Per tornare agli anni “cometini” (come definisce anche Mimì gli artisti che giungono in galleria) entre deux guerres, la galleria viene chiusa nel 1938 dopo la promulgazione delle leggi razziali. Il tempo pare rabbuiarsi, invece de Libero fonda con Falqui “Beltempo”, almanacco annuale delle lettere e delle arti in cui non compare una unica classe, ma «pittori scultori poeti»: senza alcuna virgola a separarli, senza ostacolo alcuno a separarne le arti: «Una pittura una scultura una poesia esistono: e, ci puntiamo sopra, fanno il nuvolo e il bel tempo, spente ormai in Europa tante altre faci. In un domani, non lontano, a riconoscerlo non saremo soltanto noi, d’Italia». Eppure fuori impazza la guerra, è il 1942, e questi pittori scultori poeti pensano soltanto all’arte, oppongono soltanto l’arte alle armi, devono contrapporre la bellezza alla devastazione. In questo trambusto sorprende la lucidità, la guerra che è mondiale ma è anzitutto continentale crea una idea di Europa da ricostruire, e sconforta pensare alla pochezza dei giorni nostri.
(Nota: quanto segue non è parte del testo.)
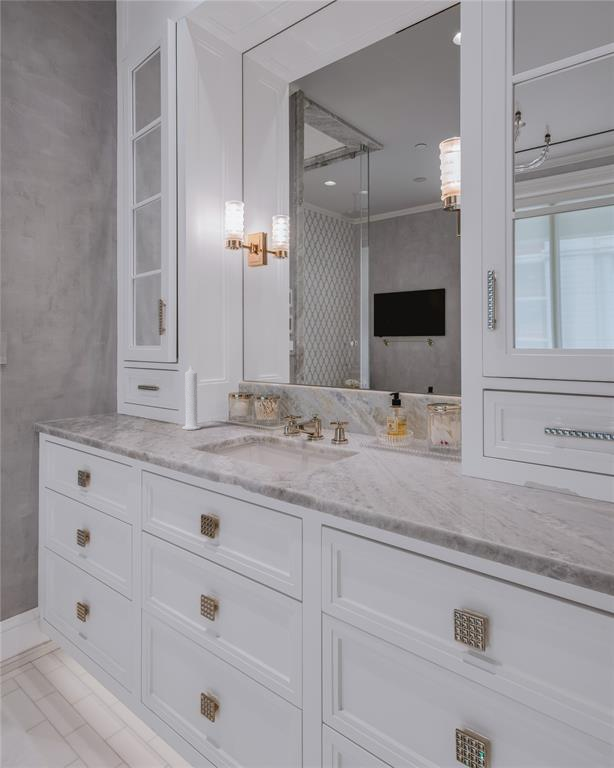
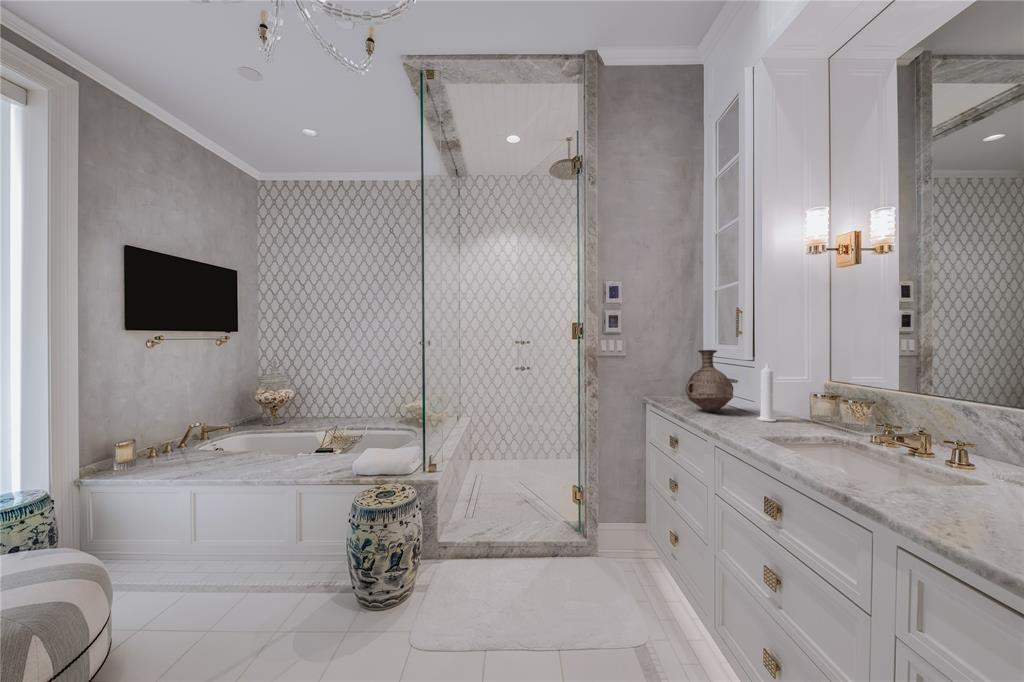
vase: none [99,350,156,428] -> present [686,350,733,412]

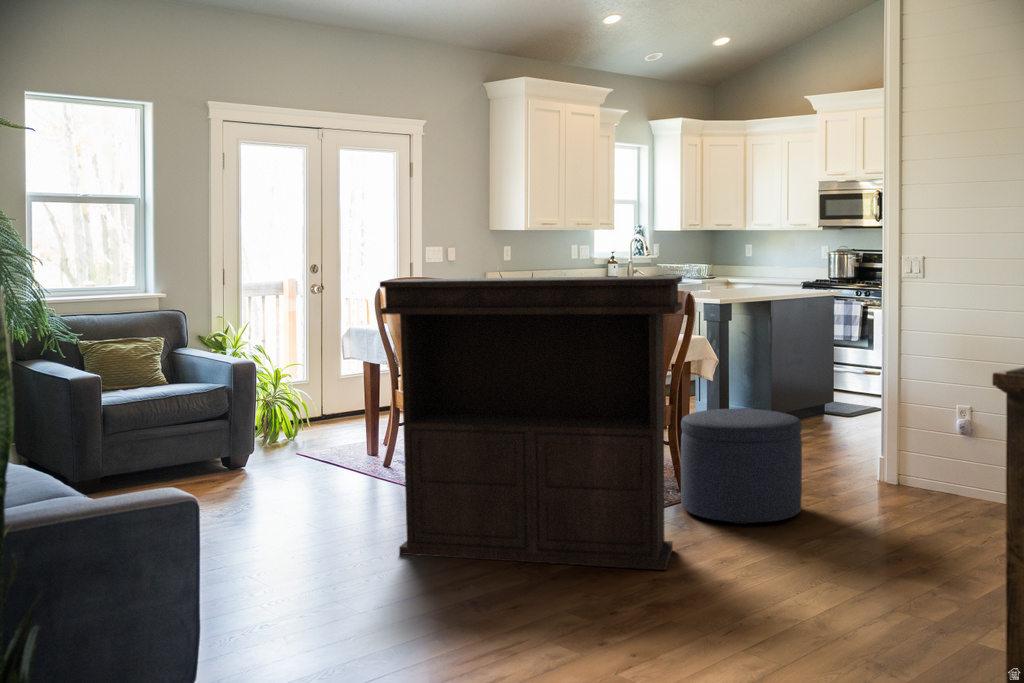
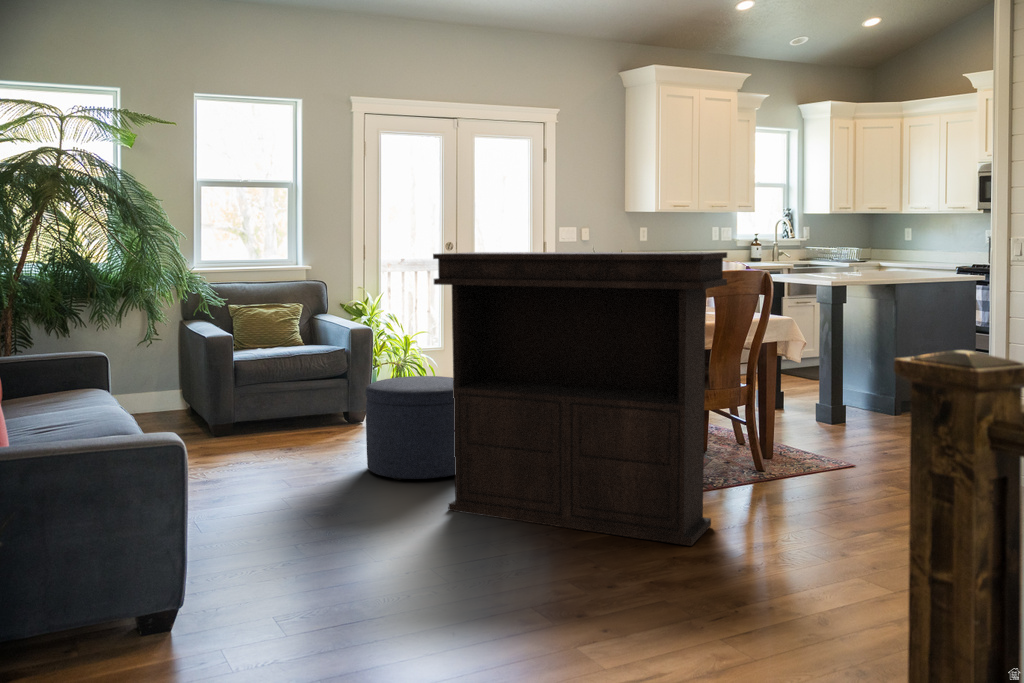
ottoman: present [681,409,802,524] -> present [365,376,455,480]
La Cometa, come scrisse il poeta, artista e biblista Emilio Villa aveva «dettato legge nelle Biennali veneziane come nelle Quadriennali» perché vi erano avvenuti «i fatti più significativi, le indicazioni più precise della pittura italiana contemporanea». Vi erano avvenuti, al contempo, anche i fatti più intimi, le amicizie più preziose e irrecuperabili, i furori più amorevoli e i gesti d’affetto e le separazioni più strazianti. Il 6 maggio 1952 muore Alberto Savinio, «il più intelligente di tutti» lo definisce de Libero nel suo diario, commosso fino alle lacrime («ho singhiozzato a lungo contro la parete, era da tempo che non lo facevo») per un’amicizia che «non è soltanto un’esigenza del cuore, è anche una conquista della mente, una gratitudine senza fine». Ci auguriamo che anche Roma possa essere grata a un uomo come de Libero, poeta in cerca di ordigni bellici da far brillare in spazi sicuri, in una galleria d’arte romana per esempio.